Please retype the entries exactly as they stand, leaving out any pictures.

(SUPPLIED DATA)

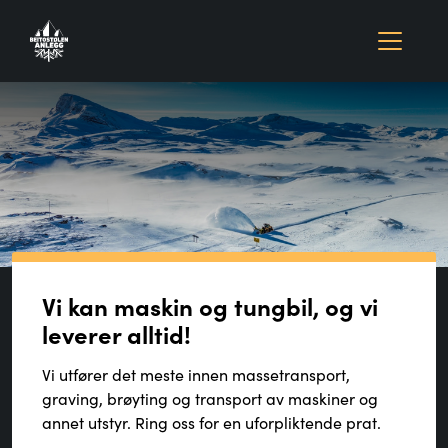
Vi kan maskin og tungbil, og vi
leverer alltid!
Vi utfører det meste innen massetransport,
graving, brøyting og transport av maskiner og
annet utstyr. Ring oss for en uforpliktende prat.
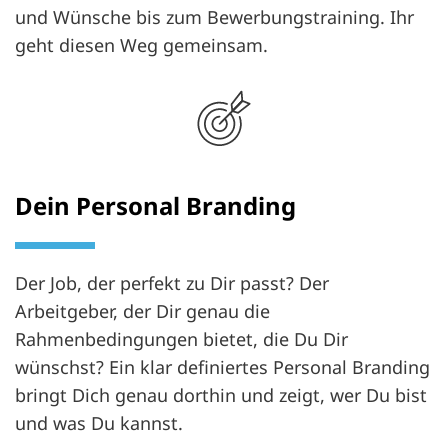
und Wünsche bis zum Bewerbungstraining. Ihr
geht diesen Weg gemeinsam.
Dein Personal Branding
Der Job, der perfekt zu Dir passt? Der
Arbeitgeber, der Dir genau die
Rahmenbedingungen bietet, die Du Dir
wünschst? Ein klar definiertes Personal Branding
bringt Dich genau dorthin und zeigt, wer Du bist
und was Du kannst.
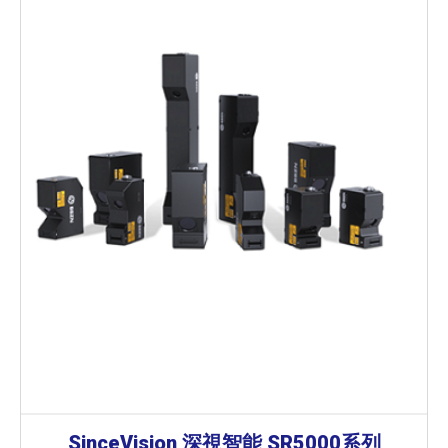
SinceVision 深視智能 SR5000系列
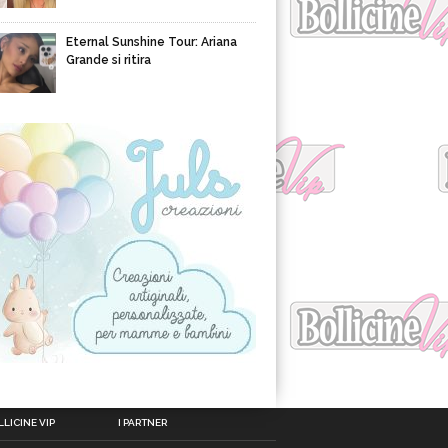
Eternal Sunshine Tour: Ariana
Grande si ritira
LICINE VIP
I PARTNER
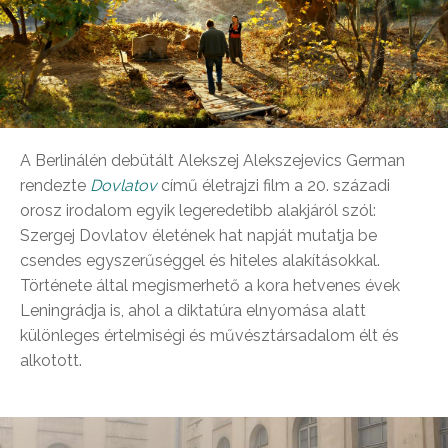
A Berlinálén debütált Alekszej Alekszejevics German
rendezte
Dovlatov
című életrajzi film a 20. századi
orosz irodalom egyik legeredetibb alakjáról szól:
Szergej Dovlatov életének hat napját mutatja be
csendes egyszerűséggel és hiteles alakításokkal.
Története által megismerhető a kora hetvenes évek
Leningrádja is, ahol a diktatúra elnyomása alatt
különleges értelmiségi és művésztársadalom élt és
alkotott.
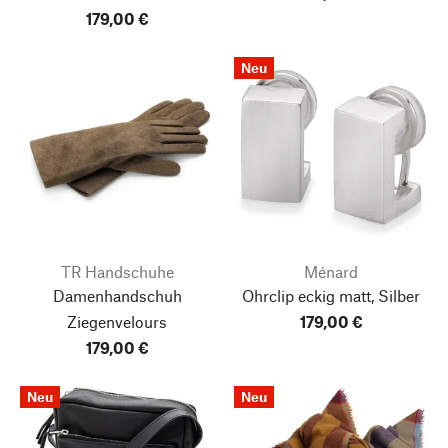
179,00 €
Neu
TR Handschuhe
Ménard
Damenhandschuh
Ohrclip eckig matt, Silber
Ziegenvelours
179,00 €
179,00 €
Neu
Neu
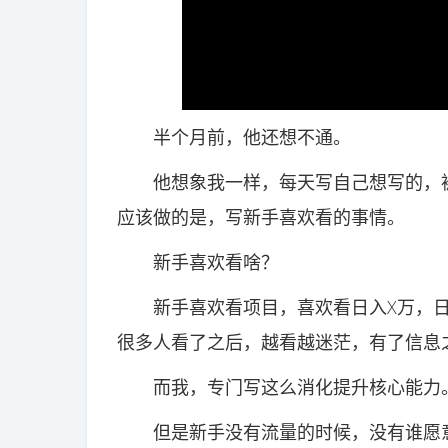
半个月前，他还想不通。
他想象我一样，每天写自己想写的，被
应该做的是，写新手喜欢看的事情。
新手喜欢看啥？
新手喜欢看项目，喜欢看日入X万，日
很多人看了之后，越看越迷茫，有了信息
而我，专门写这么消化提升核心能力
但是新手没有流量的时候，没有谁愿意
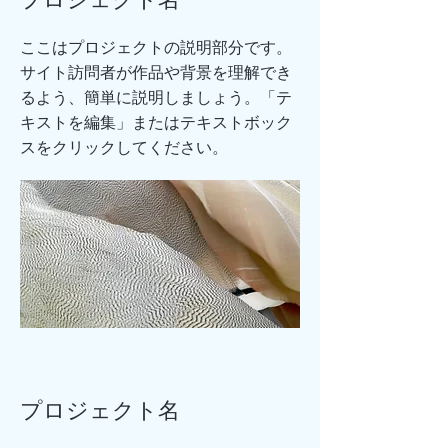
ここはプロジェクトの説明部分です。
サイト訪問者が作品や背景を理解でき
るよう、簡単に説明しましょう。「テ
キストを編集」またはテキストボック
スをクリックしてください。
プロジェクト名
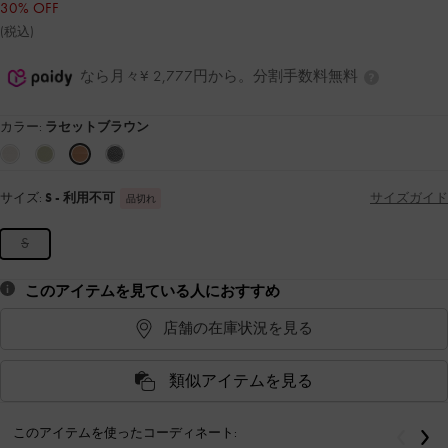
30% OFF
(税込)
なら月々¥ 2,777円から。分割手数料無料
カラー:
ラセットブラウン
サイズ:
S
- 利用不可
サイズガイド
品切れ
S
このアイテムを見ている人におすすめ
店舗の在庫状況を見る
類似アイテムを見る
このアイテムを使ったコーディネート:
戻る
次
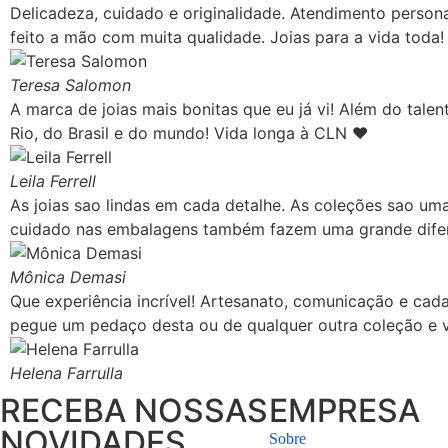
Delicadeza, cuidado e originalidade. Atendimento perso
feito a mão com muita qualidade. Joias para a vida toda!
Teresa Salomon
A marca de joias mais bonitas que eu já vi! Além do tale
Rio, do Brasil e do mundo! Vida longa à CLN ❤️
Leila Ferrell
As joias sao lindas em cada detalhe. As coleções sao uma
cuidado nas embalagens também fazem uma grande dife
Mônica Demasi
Que experiência incrível! Artesanato, comunicação e cad
pegue um pedaço desta ou de qualquer outra coleção e v
Helena Farrulla
RECEBA NOSSAS
EMPRESA
NOVIDADES
Sobre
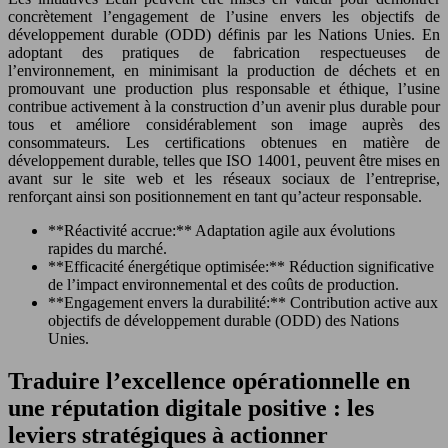
concrètement l’engagement de l’usine envers les objectifs de
développement durable (ODD) définis par les Nations Unies. En
adoptant des pratiques de fabrication respectueuses de
l’environnement, en minimisant la production de déchets et en
promouvant une production plus responsable et éthique, l’usine
contribue activement à la construction d’un avenir plus durable pour
tous et améliore considérablement son image auprès des
consommateurs. Les certifications obtenues en matière de
développement durable, telles que ISO 14001, peuvent être mises en
avant sur le site web et les réseaux sociaux de l’entreprise,
renforçant ainsi son positionnement en tant qu’acteur responsable.
**Réactivité accrue:** Adaptation agile aux évolutions
rapides du marché.
**Efficacité énergétique optimisée:** Réduction significative
de l’impact environnemental et des coûts de production.
**Engagement envers la durabilité:** Contribution active aux
objectifs de développement durable (ODD) des Nations
Unies.
Traduire l’excellence opérationnelle en
une réputation digitale positive : les
leviers stratégiques à actionner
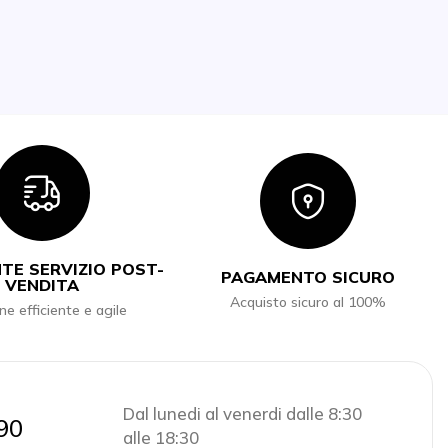
Icon
Icon
TE SERVIZIO POST-
PAGAMENTO SICURO
VENDITA
Acquisto sicuro al 100%
ne efficiente e agile
Dal lunedi al venerdi dalle 8:30
90
alle 18:30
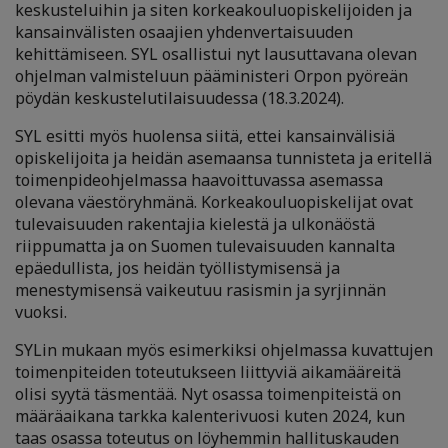
keskusteluihin ja siten korkeakouluopiskelijoiden ja
kansainvälisten osaajien yhdenvertaisuuden
kehittämiseen. SYL osallistui nyt lausuttavana olevan
ohjelman valmisteluun pääministeri Orpon pyöreän
pöydän keskustelutilaisuudessa (18.3.2024).
SYL esitti myös huolensa siitä, ettei kansainvälisiä
opiskelijoita ja heidän asemaansa tunnisteta ja eritellä
toimenpideohjelmassa haavoittuvassa asemassa
olevana väestöryhmänä. Korkeakouluopiskelijat ovat
tulevaisuuden rakentajia kielestä ja ulkonäöstä
riippumatta ja on Suomen tulevaisuuden kannalta
epäedullista, jos heidän työllistymisensä ja
menestymisensä vaikeutuu rasismin ja syrjinnän
vuoksi.
SYLin mukaan myös esimerkiksi ohjelmassa kuvattujen
toimenpiteiden toteutukseen liittyviä aikamääreitä
olisi syytä täsmentää. Nyt osassa toimenpiteistä on
määräaikana tarkka kalenterivuosi kuten 2024, kun
taas osassa toteutus on löyhemmin hallituskauden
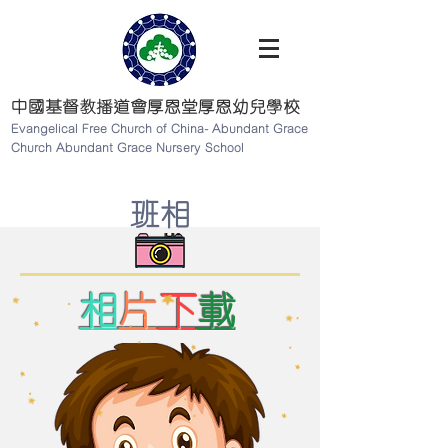
中國基督教播道會厚恩堂厚恩幼兒學校
Evangelical Free Church of China- Abundant Grace
Church Abundant Grace Nursery School
班相
相
片
下
載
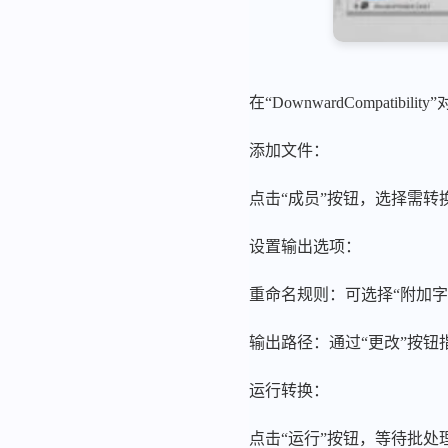
在“DownwardCompati
添加文件：
点击“成员”按钮，选择需转换
设置输出选项：
重命名规则：可选择“附加
输出路径：通过“更改”按钮
运行转换：
点击“运行”按钮，等待批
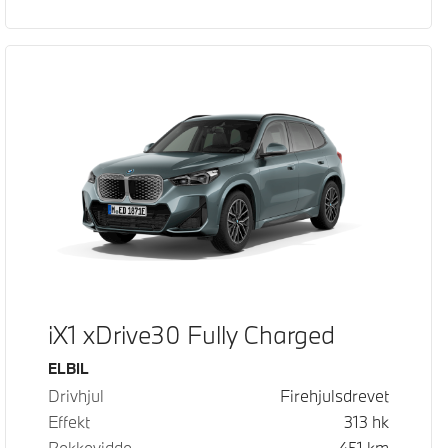
iX1 xDrive30 Fully Charged
Drivstoff
ELBIL
Drivhjul
Firehjulsdrevet
Effekt
313
hk
Rekkevidde
451
km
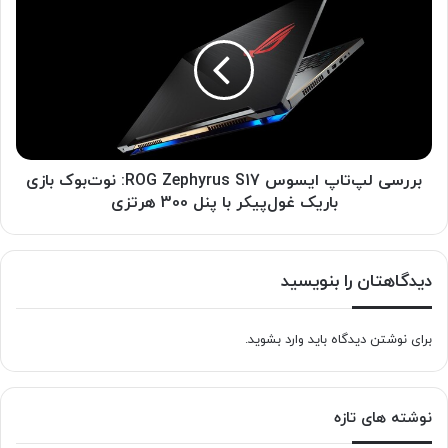
را
لپ‌تاپ
تحقیر
ایسوس
می
ROG
کند
Zephyrus
S17:
نوت‌بوک
بازی
باریک
غول‌پیکر
بررسی لپ‌تاپ ایسوس ROG Zephyrus S17: نوت‌بوک بازی
با
باریک غول‌پیکر با پنل 300 هرتزی
پنل
300
هرتزی
دیدگاهتان را بنویسید
برای نوشتن دیدگاه باید
وارد بشوید
.
نوشته های تازه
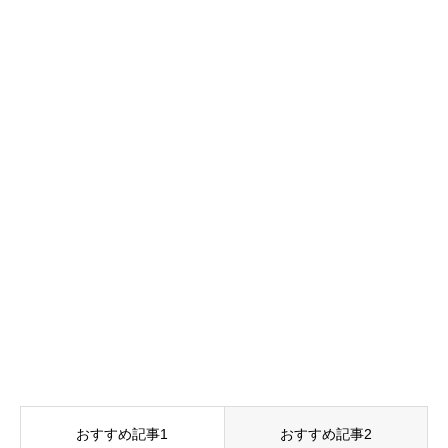
おすすめ記事1
おすすめ記事2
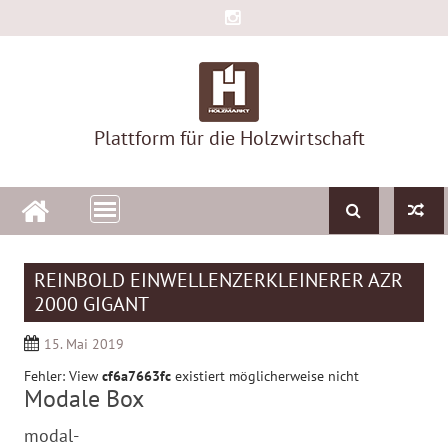
Skip
to
content
Plattform für die Holzwirtschaft
REINBOLD EINWELLENZERKLEINERER AZR
2000 GIGANT
15. Mai 2019
Fehler: View
cf6a7663fc
existiert möglicherweise nicht
Modale Box
modal-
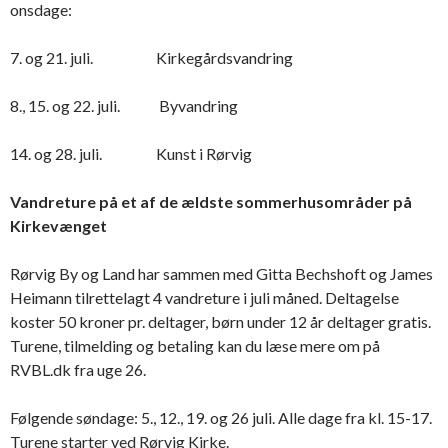
onsdage:
7. og 21. juli. Kirkegårdsvandring
8., 15. og 22. juli. Byvandring
14. og 28. juli. Kunst i Rørvig
Vandreture på et af de ældste sommerhusområder på
Kirkevænget
Rørvig By og Land har sammen med Gitta Bechshoft og James
Heimann tilrettelagt 4 vandreture i juli måned. Deltagelse
koster 50 kroner pr. deltager, børn under 12 år deltager gratis.
Turene, tilmelding og betaling kan du læse mere om på
RVBL.dk fra uge 26.
Følgende søndage: 5., 12., 19. og 26 juli. Alle dage fra kl. 15-17.
Turene starter ved Rørvig Kirke.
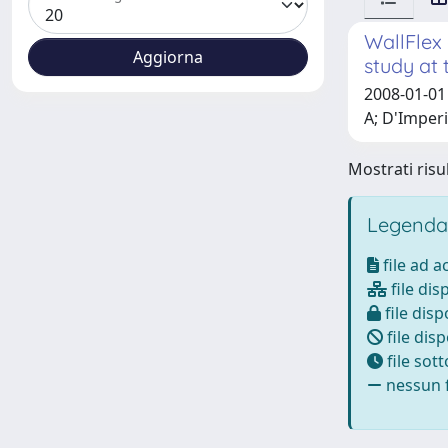
WallFlex
study at 
2008-01-01 
A; D'Imper
Mostrati risul
Legenda
file ad 
file dis
file disp
file disp
file sot
nessun f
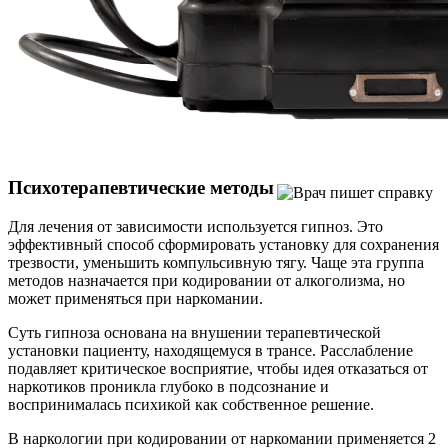
Психотерапевтические методы
Для лечения от зависимости используется гипноз. Это
эффективный способ сформировать установку для сохранения
трезвости, уменьшить компульсивную тягу. Чаще эта группа
методов назначается при кодировании от алкоголизма, но
может применяться при наркомании.
Суть гипноза основана на внушении терапевтической
установки пациенту, находящемуся в трансе. Расслабление
подавляет критическое восприятие, чтобы идея отказаться от
наркотиков проникла глубоко в подсознание и
воспринималась психикой как собственное решение.
В наркологии при кодировании от наркомании применяется 2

(End SUPPLIED DATA)

- **EXERCISE SOLUTION**
Vi kan maskin og tungbil, og vi
leverer alltid!
Vi utfører det meste innen massetransport,
graving, brøyting og transport av maskiner og
annet utstyr. Ring oss for en uforpliktende prat.
und Wünsche bis zum Bewerbungstraining. Ihr
geht diesen Weg gemeinsam.
Dein Personal Branding
Der Job, der perfekt zu Dir passt? Der
Arbeitgeber, der Dir genau die
Rahmenbedingungen bietet, die Du Dir
wünschst? Ein klar definiertes Personal Branding
bringt Dich genau dorthin und zeigt, wer Du bist
und was Du kannst.
SinceVision 深視智能 SR5000系列
Eternal Sunshine Tour: Ariana
Grande si ritira
LICINE VIP
I PARTNER
A Berlinálén debütált Alekszej Alekszejevics German
rendezte
Dovlatov
című életrajzi film a 20. századi
orosz irodalom egyik legeredetibb alakjáról szól:
Szergej Dovlatov életének hat napját mutatja be
csendes egyszerűséggel és hiteles alakításokkal.
Története által megismerhető a kora hetvenes évek
Leningrádja is, ahol a diktatúra elnyomása alatt
különleges értelmiségi és művésztársadalom élt és
alkotott.
179,00 €
Neu
TR Handschuhe
Ménard
Damenhandschuh
Ohrclip eckig matt, Silber
Ziegenvelours
179,00 €
179,00 €
Neu
Neu
半个月前，他还想不通。
他想象我一样，每天写自己想写的，被
应该做的是，写新手喜欢看的事情。
新手喜欢看啥？
新手喜欢看项目，喜欢看日入X万，日
很多人看了之后，越看越迷茫，有了信息
而我，专门写这么消化提升核心能力
但是新手没有流量的时候，没有谁愿意
ここはプロジェクトの説明部分です。
サイト訪問者が作品や背景を理解でき
るよう、簡単に説明しましょう。「テ
キストを編集」またはテキストボック
スをクリックしてください。
プロジェクト名
30% OFF
(税込)
なら月々¥ 2,777円から。分割手数料無料
カラー:
ラセットブラウン
サイズ:
S
- 利用不可
サイズガイド
品切れ
S
このアイテムを見ている人におすすめ
店舗の在庫状況を見る
類似アイテムを見る
このアイテムを使ったコーディネート:
戻る
次
Delicadeza, cuidado e originalidade. Atendimento perso
feito a mão com muita qualidade. Joias para a vida toda!
Teresa Salomon
A marca de joias mais bonitas que eu já vi! Além do tale
Rio, do Brasil e do mundo! Vida longa à CLN ❤️
Leila Ferrell
As joias sao lindas em cada detalhe. As coleções sao uma
cuidado nas embalagens também fazem uma grande dife
Mônica Demasi
Que experiência incrível! Artesanato, comunicação e cad
pegue um pedaço desta ou de qualquer outra coleção e v
Helena Farrulla
RECEBA NOSSAS
EMPRESA
NOVIDADES
Sobre
concrètement l’engagement de l’usine envers les objectifs de
développement durable (ODD) définis par les Nations Unies. En
adoptant des pratiques de fabrication respectueuses de
l’environnement, en minimisant la production de déchets et en
promouvant une production plus responsable et éthique, l’usine
contribue activement à la construction d’un avenir plus durable pour
tous et améliore considérablement son image auprès des
consommateurs. Les certifications obtenues en matière de
développement durable, telles que ISO 14001, peuvent être mises en
avant sur le site web et les réseaux sociaux de l’entreprise,
renforçant ainsi son positionnement en tant qu’acteur responsable.
**Réactivité accrue:** Adaptation agile aux évolutions
rapides du marché.
**Efficacité énergétique optimisée:** Réduction significative
de l’impact environnemental et des coûts de production.
**Engagement envers la durabilité:** Contribution active aux
objectifs de développement durable (ODD) des Nations
Unies.
Traduire l’excellence opérationnelle en
une réputation digitale positive : les
leviers stratégiques à actionner
Icon
Icon
TE SERVIZIO POST-
PAGAMENTO SICURO
VENDITA
Acquisto sicuro al 100%
ne efficiente e agile
Dal lunedi al venerdi dalle 8:30
90
alle 18:30
keskusteluihin ja siten korkeakouluopiskelijoiden ja
kansainvälisten osaajien yhdenvertaisuuden
kehittämiseen. SYL osallistui nyt lausuttavana olevan
ohjelman valmisteluun pääministeri Orpon pyöreän
pöydän keskustelutilaisuudessa (18.3.2024).
SYL esitti myös huolensa siitä, ettei kansainvälisiä
opiskelijoita ja heidän asemaansa tunnisteta ja eritellä
toimenpideohjelmassa haavoittuvassa asemassa
olevana väestöryhmänä. Korkeakouluopiskelijat ovat
tulevaisuuden rakentajia kielestä ja ulkonäöstä
riippumatta ja on Suomen tulevaisuuden kannalta
epäedullista, jos heidän työllistymisensä ja
menestymisensä vaikeutuu rasismin ja syrjinnän
vuoksi.
SYLin mukaan myös esimerkiksi ohjelmassa kuvattujen
toimenpiteiden toteutukseen liittyviä aikamääreitä
olisi syytä täsmentää. Nyt osassa toimenpiteistä on
määräaikana tarkka kalenterivuosi kuten 2024, kun
taas osassa toteutus on löyhemmin hallituskauden
中國基督教播道會厚恩堂厚恩幼兒學校
Evangelical Free Church of China- Abundant Grace
Church Abundant Grace Nursery School
班相
相
片
下
載
在“DownwardCompati
添加文件：
点击“成员”按钮，选择需转换
设置输出选项：
重命名规则：可选择“附加
输出路径：通过“更改”按钮
运行转换：
点击“运行”按钮，等待批
iX1 xDrive30 Fully Charged
Drivstoff
ELBIL
Drivhjul
Firehjulsdrevet
Effekt
313
hk
Rekkevidde
451
km
را
لپ‌تاپ
تحقیر
ایسوس
می
ROG
کند
Zephyrus
S17:
نوت‌بوک
بازی
باریک
غول‌پیکر
بررسی لپ‌تاپ ایسوس ROG Zephyrus S17: نوت‌بوک بازی
با
باریک غول‌پیکر با پنل 300 هرتزی
پنل
300
هرتزی
دیدگاهتان را بنویسید
برای نوشتن دیدگاه باید
وارد بشوید
.
نوشته های تازه
おすすめ記事1
おすすめ記事2
Skip
to
content
Plattform für die Holzwirtschaft
REINBOLD EINWELLENZERKLEINERER AZR
2000 GIGANT
15. Mai 2019
Fehler: View
cf6a7663fc
existiert möglicherweise nicht
Modale Box
modal-
onsdage:
7. og 21. juli. Kirkegårdsvandring
8., 15. og 22. juli. Byvandring
14. og 28. juli. Kunst i Rørvig
Vandreture på et af de ældste sommerhusområder på
Kirkevænget
Rørvig By og Land har sammen med Gitta Bechshoft og James
Heimann tilrettelagt 4 vandreture i juli måned. Deltagelse
koster 50 kroner pr. deltager, børn under 12 år deltager gratis.
Turene, tilmelding og betaling kan du læse mere om på
RVBL.dk fra uge 26.
Følgende søndage: 5., 12., 19. og 26 juli. Alle dage fra kl. 15-17.
Turene starter ved Rørvig Kirke.
WallFlex
study at 
2008-01-01 
A; D'Imper
Mostrati risul
Legenda
file ad 
file dis
file disp
file disp
file sot
nessun f
Психотерапевтические методы
Для лечения от зависимости используется гипноз. Это
эффективный способ сформировать установку для сохранения
трезвости, уменьшить компульсивную тягу. Чаще эта группа
методов назначается при кодировании от алкоголизма, но
может применяться при наркомании.
Суть гипноза основана на внушении терапевтической
установки пациенту, находящемуся в трансе. Расслабление
подавляет критическое восприятие, чтобы идея отказаться от
наркотиков проникла глубоко в подсознание и
воспринималась психикой как собственное решение.
В наркологии при кодировании от наркомании применяется 2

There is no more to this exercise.